_WORK INSTRUCTION 1:_
According to the Duet Software Framework installation text, what file must be created to use one of the package feeds?
_WORK INSTRUCTION 2:_
Pick up the Duet Software Framework installation text after its final sentence and carry it forward in the same style.

_TEXT PASSAGE:_

-------------------------

In order to use one of these feeds, create a new file /etc/apt/sources.list.d/duet3d.list and copy the file contents from one of the feeds above. In additon, it is necessary to add a new GPG certificate for the Duet3D package feed:

wget -q https://pkg.duet3d.com/duet3d.gpg
sudo mv duet3d.gpg /etc/apt/trusted.gpg.d/
sudo chown root:root /etc/apt/trusted.gpg.d/duet3d.gpg
https://pkg.duet3d.com/duet3d.gpg

After that, update your apt package lists and install duetsoftwareframework:

sudo apt-get update
sudo apt-get install duetsoftwareframework

Since the software packages come with systemd services, you can enable both the duetcontrolserver and duetwebserver services if you wish to start them on boot:

sudo systemctl enable duetcontrolserver
sudo systemctl enable duetwebserver

If you replace enable with start in the lines above, you can start these services.

3. Make your own binaries

See Building for futher information.

DuetControlServer

This application is the heart component of Duet Software Framework. It takes takes care of G/M/T-code processing, inter-process communication, file path mapping, and communication with RepRapFirmware as well as firmware updates. If you want to write your own plugins, this is the component that you need to connect to.

-------------------------

_COLLECTED DATA:_
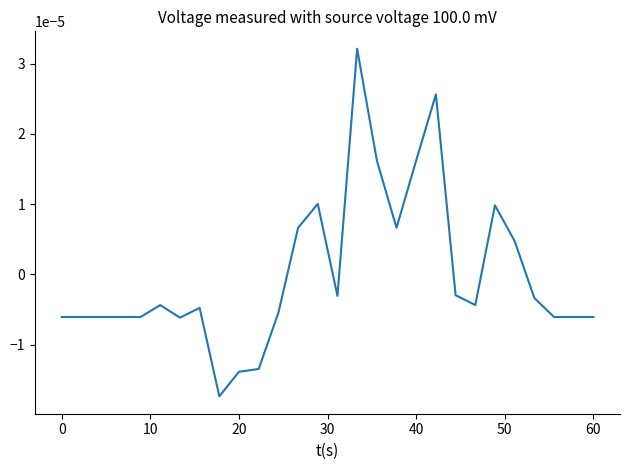

How many points are lower than both their immediate neighbors (excluding endpoints)?

5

-------------------------

_EXERCISE RESULT 1:_
/etc/apt/sources.list.d/duet3d.list

_EXERCISE RESULT 2:_
Command-Line Options

The following command-line arguments are available:

• -u, --update: Update RepRapFirmware and exit. This works even if another instance is already started
• -l, --log-level: Set the minimum log level. Valid options are: trace, debug , info , warn, error, fatal, off Default is info
• -c, --config: Override the path to the JSON configuration file. Defaults to /opt/dsf/conf/config.json
• -r, --no-reset-stop: Do not terminate this application when M999 has been processed
• -S, --socket-directory: Override the path where DCS creates UNIX sockets. Defaults to /var/run/dsf
• -s, --socket-file: Override the filename of DCS's UNIX socket. Defaults to dcs.sock
• -b, --base-directory: Set the base directory of the virtual SD card directoy. This is used for RepRapFirmware compatibility. Defaults to /opt/dsf/sd
• -h, --help: Display all available command-line parameters

Note that all the command-line options are case-sensitive.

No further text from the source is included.